Nice to have but not critical for launch:

  • Dashboard view with social features, messaging, IPR commitments, with a full-featured feed (i.e. ActivityStream) of activity, ideally including even things like wiki edits and tweets of member.

Scalability and Integration

Accounts

  • Account creation that has no staff involvement [done]

The following are not critical to launch but will be helpful over time:

  • Ability to import and export your W3C profile.
  • OpenID support (so that people have one less thing to do in order to participate, namely create a new account).

Group creation and management

  • Group creation Web-based wizard for all types of W3C groups. (This can be further automated later but initially used by hand.)
  • Admin view of all groups and what resources are associated with them.

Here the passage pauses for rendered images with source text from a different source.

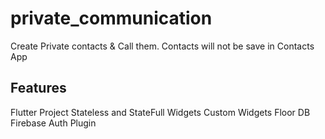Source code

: # private_communication

Create Private contacts & Call them. Contacts will not be save in Contacts App

## Features

Flutter Project
Stateless and StateFull Widgets
Custom Widgets
Floor DB
Firebase Auth Plugin

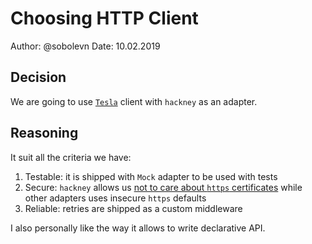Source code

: # Choosing HTTP Client

Author: @sobolevn
Date: 10.02.2019


## Decision

We are going to use [`Tesla`](https://github.com/teamon/tesla)
client with `hackney` as an adapter.


## Reasoning

It suit all the criteria we have:

1. Testable: it is shipped with `Mock` adapter to be used with tests
2. Secure: `hackney` allows us [not to care about `https` certificates](https://blog.voltone.net/post/7) while other adapters uses insecure `https` defaults
3. Reliable: retries are shipped as a custom middleware

I also personally like the way it allows to write declarative API.
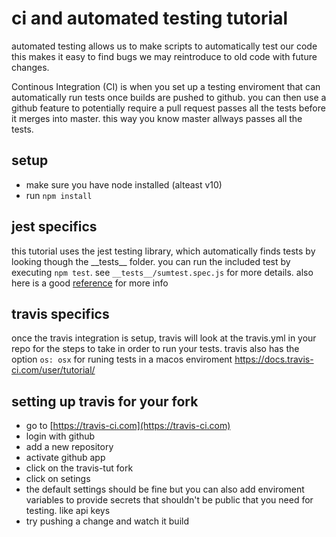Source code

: # ci and automated testing tutorial
automated testing allows us to make scripts to automatically test our code
this makes it easy to find bugs we may reintroduce to old code with future changes.

Continous Integration (CI) is when you set up a testing enviroment that can
automatically run tests once builds are pushed to github. you can then use
a github feature to potentially require a pull request passes all the tests before
it merges into master. this way you know master allways passes all the tests.

## setup
- make sure you have node installed (alteast v10)
- run `npm install`

## jest specifics
this tutorial uses the jest testing library, which automatically finds tests by looking
though the \_\_tests\_\_ folder. you can run the included test by executing `npm test`.
see `__tests__/sumtest.spec.js` for more details. also here is a good [reference](https://www.valentinog.com/blog/jest/) for more info

## travis specifics
once the travis integration is setup, travis will look at the travis.yml in your repo
for the steps to take in order to run your tests. travis also has the option `os: osx`
for runing tests in a macos enviroment https://docs.travis-ci.com/user/tutorial/

## setting up travis for your fork
- go to [https://travis-ci.com](https://travis-ci.com)
- login with github
- add a new repository
- activate github app
- click on the travis-tut fork
- click on setings
- the default settings should be fine but you can also add enviroment variables to
  provide secrets that shouldn't be public that you need for testing. like api keys
- try pushing a change and watch it build
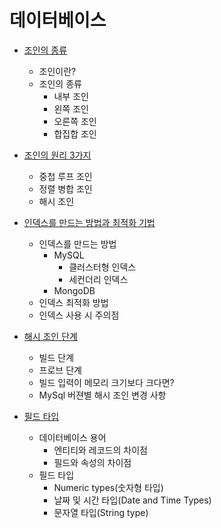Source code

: # 데이터베이스

- [조인의 종류](https://github.com/HanKwanJin/CS_Study/blob/main/DB/조인의-종류.md)
    - 조인이란?
    - 조인의 종류
        - 내부 조인
        - 왼쪽 조인
        - 오른쪽 조인
        - 합집합 조인

- [조인의 원리 3가지](https://github.com/HanKwanJin/CS_Study/blob/main/DB/조인의-원리-3가지.md)
    - 중첩 루프 조인
    - 정렬 병합 조인
    - 해시 조인

- [인덱스를 만드는 방법과 최적화 기법](https://github.com/HanKwanJin/CS_Study/blob/DB/%2338/index-optimize/DB/%EC%9D%B8%EB%8D%B1%EC%8A%A4%EB%A5%BC-%EB%A7%8C%EB%93%9C%EB%8A%94-%EB%B0%A9%EB%B2%95%EA%B3%BC-%EC%B5%9C%EC%A0%81%ED%99%94-%EA%B8%B0%EB%B2%95.md)
    - 인덱스를 만드는 방법
        - MySQL
            - 클러스터형 인덱스
            - 세컨더리 인덱스
        - MongoDB
    - 인덱스 최적화 방법 
    - 인덱스 사용 시 주의점

- [해시 조인 단계](https://github.com/HanKwanJin/CS_Study/blob/main/DB/해시-조인-단계.md)
    - 빌드 단계
    - 프로브 단계
    - 빌드 입력이 메모리 크기보다 크다면?
    - MySql 버젼별 해시 조인 변경 사항

- [필드 타입](https://github.com/HanKwanJin/CS_Study/blob/main/DB/%ED%95%84%EB%93%9C-%ED%83%80%EC%9E%85.md)
    - 데이터베이스 용어
      - 엔티티와 레코드의 차이점
      - 필드와 속성의 차이점
    - 필드 타입
      - Numeric types(숫자형 타입)
      - 날짜 및 시간 타입(Date and Time Types)
      - 문자열 타입(String type)

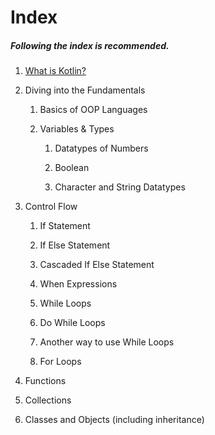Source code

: # Index

##### Following the index is recommended.

1. [What is Kotlin?](./What_is_Kotlin/INDEX.md)

1. Diving into the Fundamentals

   1. Basics of OOP Languages

   1. Variables & Types

      1. Datatypes of Numbers

      1. Boolean

      1. Character and String Datatypes

1. Control Flow

   1. If Statement

   1. If Else Statement

   1. Cascaded If Else Statement

   1. When Expressions

   1. While Loops

   1. Do While Loops

   1. Another way to use While Loops

   1. For Loops

1. Functions

1. Collections

1. Classes and Objects (including inheritance)
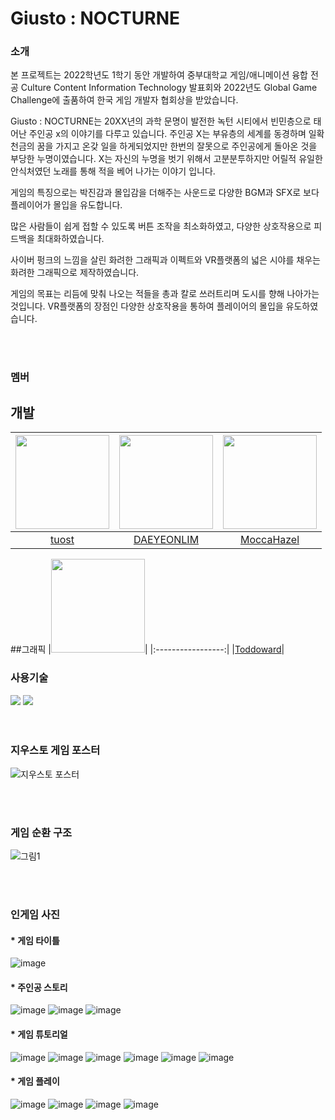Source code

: # Giusto : NOCTURNE

### 소개
본 프로젝트는 2022학년도 1학기 동안 개발하여 중부대학교 게임/애니메이션 융합 전공 Culture Content Information Technology 발표회와 2022년도 Global Game Challenge에 출품하여 한국 게임 개발자 협회상을 받았습니다.

Giusto : NOCTURNE는 20XX년의 과학 문명이 발전한 녹턴 시티에서 빈민층으로 태어난 주인공 x의 이야기를 다루고 있습니다.
주인공 X는 부유층의 세계를 동경하며 일확천금의 꿈을 가지고 온갖 일을 하게되었지만 한번의 잘못으로 주인공에게 돌아온 것을 부당한 누명이였습니다.
X는 자신의 누명을 벗기 위해서 고분분투하지만 어릴적 유일한 안식처였던 노래를 통해 적을 베어 나가는 이야기 입니다.

게임의 특징으로는 박진감과 몰입감을 더해주는 사운드로 다양한 BGM과 SFX로 보다 플레이어가 몰입을 유도합니다.

많은 사람들이 쉽게 접할 수 있도록 버튼 조작을 최소화하였고, 다양한 상호작용으로 피드백을 최대화하였습니다.

사이버 펑크의 느낌을 살린 화려한 그래픽과 이펙트와 VR플랫폼의 넓은 시야를 채우는 화려한 그래픽으로 제작하였습니다.

게임의 목표는 리듬에 맞춰 나오는 적들을 총과 칼로 쓰러트리며 도시를 향해 나아가는 것입니다.
VR플랫폼의 장점인 다양한 상호작용을 통하여 플레이어의 몰입을 유도하였습니다.


<br/>
<br/>

### 멤버


## 개발
|<img src="https://github.com/JeonSeaStar/Empathy--VR-2Team/assets/88014706/0d720e06-6b9e-497d-afbd-5922be501f78" width="150" height="150"/>|<img src="https://avatars.githubusercontent.com/u/10797029" width="150" height="150"/>|<img src="https://avatars.githubusercontent.com/u/101385960" width="150" height="150"/>|
|:-----------------:|:-----------------:|:-----------------:|
|[tuost](https://github.com/tuost)|[DAEYEONLIM](https://github.com/DAEYEONLIM)|[MoccaHazel](https://github.com/MoccaHazel)|

##그래픽
|<img src="https://github.com/JeonSeaStar/Empathy--VR-2Team/assets/88014706/c94f056f-c4a2-4f56-a21b-57c6da366f3f" width="150" height="150"/>|
|:-----------------:|
|[Toddoward](https://github.com/Toddoward)|


### 사용기술
<div>
<img src="https://img.shields.io/badge/Unity-000000?style=flat-square&logo=Unity&logoColor=white"/>
<img src="https://img.shields.io/badge/C Sharp-239120?style=flat-square&logo=CSharp&logoColor=white"/>
</div>
 
<br/>
<br/>

### 지우스토 게임 포스터
![지우스토 포스터](https://github.com/CCIT-Team/Cyrpto/assets/10797029/02537c8e-3a2e-4cbb-8baf-a36fa5015fc0)

<br/>
<br/>


### 게임 순환 구조
![그림1](https://github.com/CCIT-Team/Cyrpto/assets/10797029/77f1a7e8-48c6-4ebd-a976-e85efba5e3ac)

<br/>
<br/>


### 인게임 사진
#### * 게임 타이틀
![image](https://github.com/CCIT-Team/Cyrpto/assets/10797029/cc91bfb1-0fbf-4caa-a9f7-140f334c55e6)


#### * 주인공 스토리
![image](https://github.com/CCIT-Team/Cyrpto/assets/10797029/d5a45927-4394-4c7f-975c-cbc075c45368)
![image](https://github.com/CCIT-Team/Cyrpto/assets/10797029/17cbe6b7-14bc-43d3-b3c7-37b2cdbf259b)
![image](https://github.com/CCIT-Team/Cyrpto/assets/10797029/f5a02ac8-ab2d-4818-a18e-78e07a1e43a0)


#### * 게임 튜토리얼
![image](https://github.com/CCIT-Team/Cyrpto/assets/10797029/64034f2e-3c69-4909-9f69-50f5b299a698)
![image](https://github.com/CCIT-Team/Cyrpto/assets/10797029/00fcac0a-6bc3-498f-aeb6-56f6cd80eb3a)
![image](https://github.com/CCIT-Team/Cyrpto/assets/10797029/c89e31b0-b429-42f5-8ff6-2b97d701adbb)
![image](https://github.com/CCIT-Team/Cyrpto/assets/10797029/e773d1df-cc56-4624-813f-cf115455fc9c)
![image](https://github.com/CCIT-Team/Cyrpto/assets/10797029/6129496f-0f41-46e8-a007-50da65d27dbd)
![image](https://github.com/CCIT-Team/Cyrpto/assets/10797029/847040f4-6186-4e2e-a14c-fb2a508b171a)


#### * 게임 플레이
![image](https://github.com/CCIT-Team/Cyrpto/assets/10797029/2633aecb-43e8-4c1a-b5bc-52df920c0ba5)
![image](https://github.com/CCIT-Team/Cyrpto/assets/10797029/365ffaab-1f39-4189-b9bb-50986f46a653)
![image](https://github.com/CCIT-Team/Cyrpto/assets/10797029/a2eee474-e08d-4de8-912f-02f490284eda)
![image](https://github.com/CCIT-Team/Cyrpto/assets/10797029/ebba663d-a3a6-4f2b-b0eb-d30e80df975f)

<br/> 
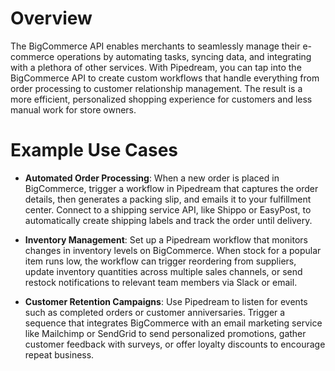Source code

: # Overview

The BigCommerce API enables merchants to seamlessly manage their e-commerce operations by automating tasks, syncing data, and integrating with a plethora of other services. With Pipedream, you can tap into the BigCommerce API to create custom workflows that handle everything from order processing to customer relationship management. The result is a more efficient, personalized shopping experience for customers and less manual work for store owners.

# Example Use Cases

- **Automated Order Processing**: When a new order is placed in BigCommerce, trigger a workflow in Pipedream that captures the order details, then generates a packing slip, and emails it to your fulfillment center. Connect to a shipping service API, like Shippo or EasyPost, to automatically create shipping labels and track the order until delivery.

- **Inventory Management**: Set up a Pipedream workflow that monitors changes in inventory levels on BigCommerce. When stock for a popular item runs low, the workflow can trigger reordering from suppliers, update inventory quantities across multiple sales channels, or send restock notifications to relevant team members via Slack or email.

- **Customer Retention Campaigns**: Use Pipedream to listen for events such as completed orders or customer anniversaries. Trigger a sequence that integrates BigCommerce with an email marketing service like Mailchimp or SendGrid to send personalized promotions, gather customer feedback with surveys, or offer loyalty discounts to encourage repeat business.
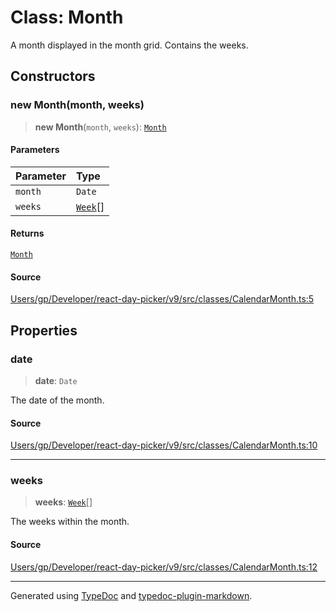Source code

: # Class: Month

A month displayed in the month grid. Contains the weeks.

## Constructors

### new Month(month, weeks)

> **new Month**(`month`, `weeks`): [`Month`](/api/classes/Month.md)

#### Parameters

| Parameter | Type |
| :------ | :------ |
| `month` | `Date` |
| `weeks` | [`Week`](/api/classes/Week.md)[] |

#### Returns

[`Month`](/api/classes/Month.md)

#### Source

[Users/gp/Developer/react-day-picker/v9/src/classes/CalendarMonth.ts:5](https://github.com/gpbl/react-day-picker/blob/005599683/src/classes/CalendarMonth.ts#L5)

## Properties

### date

> **date**: `Date`

The date of the month.

#### Source

[Users/gp/Developer/react-day-picker/v9/src/classes/CalendarMonth.ts:10](https://github.com/gpbl/react-day-picker/blob/005599683/src/classes/CalendarMonth.ts#L10)

***

### weeks

> **weeks**: [`Week`](/api/classes/Week.md)[]

The weeks within the month.

#### Source

[Users/gp/Developer/react-day-picker/v9/src/classes/CalendarMonth.ts:12](https://github.com/gpbl/react-day-picker/blob/005599683/src/classes/CalendarMonth.ts#L12)

***

Generated using [TypeDoc](https://typedoc.org) and [typedoc-plugin-markdown](https://typedoc-plugin-markdown.org).
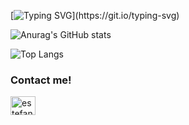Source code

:[![Typing SVG](https://readme-typing-svg.herokuapp.com?font=IBM+Plex+Mono&color=1F86F7&size=30&center=true&vCenter=true&lines=Hey+There!+I'm+Fermin.)](https://git.io/typing-svg)

![Anurag's GitHub stats](https://github-readme-stats.vercel.app/api?username=FerminLasarte&show_icons=true&theme=cobalt)

![Top Langs](https://github-readme-stats.vercel.app/api/top-langs/?username=FerminLasarte&layout=compact&show_icons=true&theme=cobalt)

<h3 align="left">Contact me!</h3>
<p align="left">
<a href="https://www.linkedin.com/in/fermin-lasarte-15873a203/" target="blank"><img align="center" src="https://raw.githubusercontent.com/rahuldkjain/github-profile-readme-generator/master/src/images/icons/Social/linked-in-alt.svg" alt="estefania-santana" height="30" width="40" /></a>
</p>
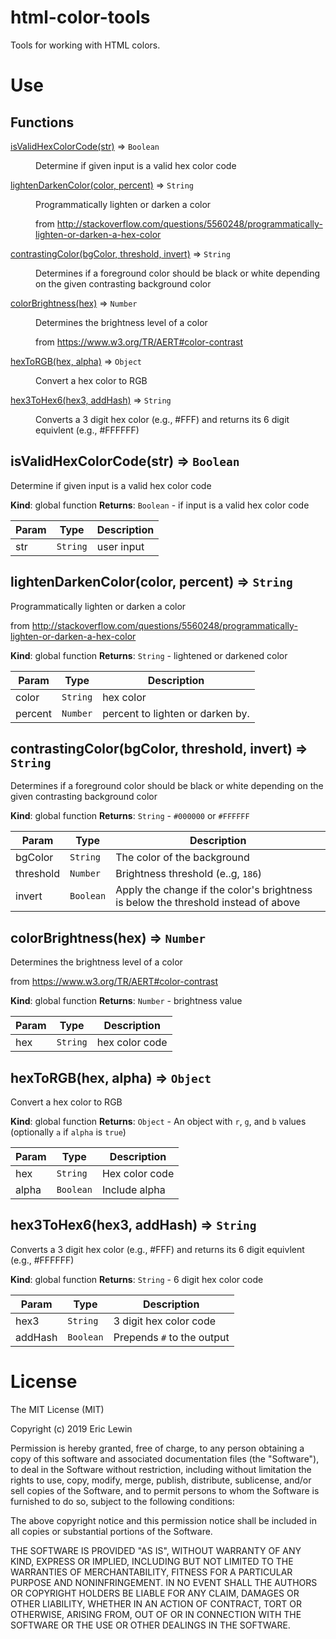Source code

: # html-color-tools #

Tools for working with HTML colors.


# Use #

## Functions

<dl>
<dt><a href="#isValidHexColorCode">isValidHexColorCode(str)</a> ⇒ <code>Boolean</code></dt>
<dd><p>Determine if given input is a valid hex color code</p>
</dd>
<dt><a href="#lightenDarkenColor">lightenDarkenColor(color, percent)</a> ⇒ <code>String</code></dt>
<dd><p>Programmatically lighten or darken a color</p>
<p>from <a href="http://stackoverflow.com/questions/5560248/programmatically-lighten-or-darken-a-hex-color">http://stackoverflow.com/questions/5560248/programmatically-lighten-or-darken-a-hex-color</a></p>
</dd>
<dt><a href="#contrastingColor">contrastingColor(bgColor, threshold, invert)</a> ⇒ <code>String</code></dt>
<dd><p>Determines if a foreground color should be black or white depending on the given contrasting background color</p>
</dd>
<dt><a href="#colorBrightness">colorBrightness(hex)</a> ⇒ <code>Number</code></dt>
<dd><p>Determines the brightness level of a color</p>
<p>from <a href="https://www.w3.org/TR/AERT#color-contrast">https://www.w3.org/TR/AERT#color-contrast</a></p>
</dd>
<dt><a href="#hexToRGB">hexToRGB(hex, alpha)</a> ⇒ <code>Object</code></dt>
<dd><p>Convert a hex color to RGB</p>
</dd>
<dt><a href="#hex3ToHex6">hex3ToHex6(hex3, addHash)</a> ⇒ <code>String</code></dt>
<dd><p>Converts a 3 digit hex color (e.g., #FFF) and returns its 6 digit equivlent (e.g., #FFFFFF)</p>
</dd>
</dl>

<a name="isValidHexColorCode"></a>

## isValidHexColorCode(str) ⇒ <code>Boolean</code>
Determine if given input is a valid hex color code

**Kind**: global function
**Returns**: <code>Boolean</code> - if input is a valid hex color code

| Param | Type | Description |
| --- | --- | --- |
| str | <code>String</code> | user input |

<a name="lightenDarkenColor"></a>

## lightenDarkenColor(color, percent) ⇒ <code>String</code>
Programmatically lighten or darken a color

from http://stackoverflow.com/questions/5560248/programmatically-lighten-or-darken-a-hex-color

**Kind**: global function
**Returns**: <code>String</code> - lightened or darkened color

| Param | Type | Description |
| --- | --- | --- |
| color | <code>String</code> | hex color |
| percent | <code>Number</code> | percent to lighten or darken by. |

<a name="contrastingColor"></a>

## contrastingColor(bgColor, threshold, invert) ⇒ <code>String</code>
Determines if a foreground color should be black or white depending on the given contrasting background color

**Kind**: global function
**Returns**: <code>String</code> - `#000000` or `#FFFFFF`

| Param | Type | Description |
| --- | --- | --- |
| bgColor | <code>String</code> | The color of the background |
| threshold | <code>Number</code> | Brightness threshold (e..g, `186`) |
| invert | <code>Boolean</code> | Apply the change if the color's brightness is below the threshold instead of above |

<a name="colorBrightness"></a>

## colorBrightness(hex) ⇒ <code>Number</code>
Determines the brightness level of a color

from https://www.w3.org/TR/AERT#color-contrast

**Kind**: global function
**Returns**: <code>Number</code> - brightness value

| Param | Type | Description |
| --- | --- | --- |
| hex | <code>String</code> | hex color code |

<a name="hexToRGB"></a>

## hexToRGB(hex, alpha) ⇒ <code>Object</code>
Convert a hex color to RGB

**Kind**: global function
**Returns**: <code>Object</code> - An object with `r`, `g`, and `b` values (optionally `a` if `alpha` is `true`)

| Param | Type | Description |
| --- | --- | --- |
| hex | <code>String</code> | Hex color code |
| alpha | <code>Boolean</code> | Include alpha |

<a name="hex3ToHex6"></a>

## hex3ToHex6(hex3, addHash) ⇒ <code>String</code>
Converts a 3 digit hex color (e.g., #FFF) and returns its 6 digit equivlent (e.g., #FFFFFF)

**Kind**: global function
**Returns**: <code>String</code> - 6 digit hex color code

| Param | Type | Description |
| --- | --- | --- |
| hex3 | <code>String</code> | 3 digit hex color code |
| addHash | <code>Boolean</code> | Prepends `#` to the output |




# License #

The MIT License (MIT)

Copyright (c) 2019 Eric Lewin

Permission is hereby granted, free of charge, to any person obtaining a copy of this software and associated documentation files (the "Software"), to deal in the Software without restriction, including without limitation the rights to use, copy, modify, merge, publish, distribute, sublicense, and/or sell copies of the Software, and to permit persons to whom the Software is furnished to do so, subject to the following conditions:

The above copyright notice and this permission notice shall be included in all copies or substantial portions of the Software.

THE SOFTWARE IS PROVIDED "AS IS", WITHOUT WARRANTY OF ANY KIND, EXPRESS OR IMPLIED, INCLUDING BUT NOT LIMITED TO THE WARRANTIES OF MERCHANTABILITY, FITNESS FOR A PARTICULAR PURPOSE AND NONINFRINGEMENT. IN NO EVENT SHALL THE AUTHORS OR COPYRIGHT HOLDERS BE LIABLE FOR ANY CLAIM, DAMAGES OR OTHER LIABILITY, WHETHER IN AN ACTION OF CONTRACT, TORT OR OTHERWISE, ARISING FROM, OUT OF OR IN CONNECTION WITH THE SOFTWARE OR THE USE OR OTHER DEALINGS IN THE SOFTWARE.
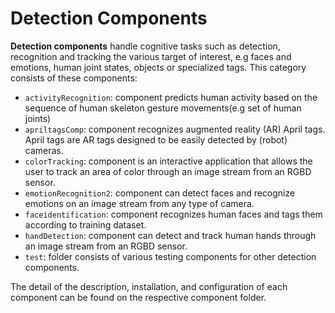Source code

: # Detection Components

**Detection components** handle cognitive tasks such as detection, recognition and tracking the various target of interest, e.g faces and emotions, human joint states, objects or specialized tags. This category consists of these components:
- `activityRecognition`: component predicts human activity based on the sequence of human skeleton gesture movements(e.g set of human joints)
- `apriltagsComp`: component recognizes augmented reality (AR) April tags. April tags are AR tags designed to be easily detected by (robot) cameras.
- `colorTracking`: component is an interactive application that allows the user to track an area of color through an image stream from an RGBD sensor.
- `emotionRecognition2`: component can detect faces and recognize emotions on an image stream from any type of camera.
- `faceidentification`: component recognizes human faces and tags them according to training dataset.
- `handDetection`: component can detect and track human hands through an image stream from an RGBD sensor.
- `test`: folder consists of various testing components for other detection components.

The detail of the description, installation, and configuration of each component can be found on the respective component folder.

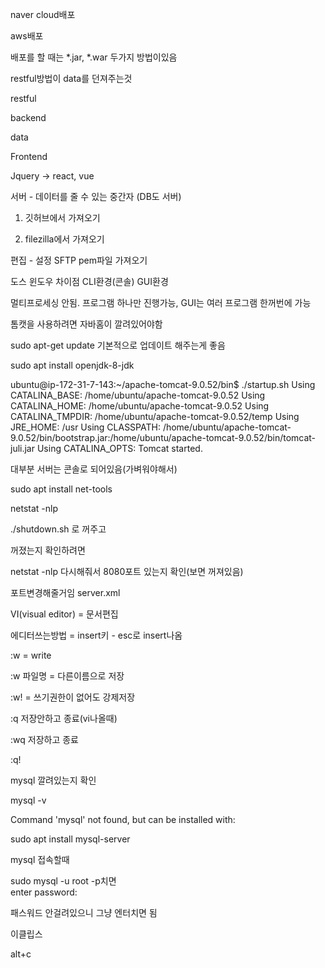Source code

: naver cloud배포

aws배포

배포를 할 때는 *.jar, *.war 두가지 방법이있음

restful방법이 data를 던져주는것



restful

backend 

data



Frontend

Jquery -> react, vue



서버 - 데이터를 줄 수 있는 중간자 (DB도 서버)



1. 깃허브에서 가져오기

2. filezilla에서 가져오기

편집 - 설정 SFTP pem파일 가져오기



도스 윈도우 차이점 CLI환경(콘솔) GUI환경

멀티프로세싱 안됨. 프로그램 하나만 진행가능, GUI는 여러 프로그램 한꺼번에 가능

톰캣을 사용하려면 자바홈이 깔려있어야함



sudo apt-get update 기본적으로 업데이트 해주는게 좋음 

sudo apt install openjdk-8-jdk



ubuntu@ip-172-31-7-143:~/apache-tomcat-9.0.52/bin$ ./startup.sh
Using CATALINA_BASE:   /home/ubuntu/apache-tomcat-9.0.52
Using CATALINA_HOME:   /home/ubuntu/apache-tomcat-9.0.52
Using CATALINA_TMPDIR: /home/ubuntu/apache-tomcat-9.0.52/temp
Using JRE_HOME:        /usr
Using CLASSPATH:       /home/ubuntu/apache-tomcat-9.0.52/bin/bootstrap.jar:/home/ubuntu/apache-tomcat-9.0.52/bin/tomcat-juli.jar
Using CATALINA_OPTS:
Tomcat started.



대부분 서버는 콘솔로 되어있음(가벼워야해서)



sudo apt install net-tools

netstat -nlp



./shutdown.sh 로 꺼주고

꺼졌는지 확인하려면

netstat -nlp 다시해줘서 8080포트 있는지 확인(보면 꺼져있음)



포트변경해줄거임 server.xml

VI(visual editor) = 문서편집

에디터쓰는방법 = insert키 - esc로 insert나옴

:w = write

:w 파일명 = 다른이름으로 저장

:w! = 쓰기권한이 없어도 강제저장

:q 저장안하고 종료(vi나올때)

:wq 저장하고 종료

:q!



mysql 깔려있는지 확인

mysql -v

Command 'mysql' not found, but can be installed with:



sudo apt install mysql-server

mysql 접속할때

sudo mysql -u root -p치면<br>enter password: 

패스워드 안걸려있으니 그냥 엔터치면 됨



이클립스

alt+c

Microblog/mailing list integration

  • Account-level integration done (LDAP)
  • Will seek minimal integration: skin + autocreation of group space.
  • integrate blog and listserv

Service APIs

  • Access to data related to group tooling

Blog

  • CSS skin
  • Use of calendar plug-in

Wiki

  • Not anticipating skin at launch

PHP

  • Will need generic PHP (likely smarty) templates for IPP

IPP

  • New join pages
  • Queued join request mechanism for all groups

Publication information

  • We are asking for editors today but not using that information yet.
  • We will need a database of short names to avoid collisions. Legal short name should be at least 3 characters and not already be in use. We will build our database from TR.rdf as well (and will need to keep the short name db updated as TR.rdf evolves).


Analytics

Nice to have but not critical to launch:

  • Add some analytics on WG performance, contributions, speed see sociological work by Ben Nyugen on W3C process

ACL requirements

  • Internal defined to be 'group participants + those with Member access + W3C staff'

Blog

  • Expected to be primary way to announce news to world.
  • Therefore: Group write, public read.
    • Current set up is "anyone can comment" even without a W3C account.

Mailing lists

  • public-foo (read all, write all). Public archive.
  • public-foo-contrib (read all, write participants). Public archive.
  • internal-foo (read participants+member+team, write same). lists.w3.org/Archives/Member/internal-foo with custom ACL
  • internal-foo-contrib (read participants+member+team, write participants). lists.w3.org/Archives/Member/internal-foo-contrib with custom ACL

Wiki

  • Default is to give each group a public wiki: Group write, public read.
  • BGs may request internal wiki: Group write, internal read. That one will have a different name (e.g., foo/wiki-internal).

Tracker

If the cost of creating an "internal" ACLed tracker is low, then:

  • CGs: Group write, public read
  • BGs: Group write, internal read

Otherwise do BGs same as CGs.

Microblog

For Community Groups:

  • Two modes of communication; default is "public"
  • People can select "group only" as well.

For Business Groups:

  • Two modes of communication; default is "group-only"
  • People can select "public" as well.

Version control

  • Group write, public read. May have several instances per group.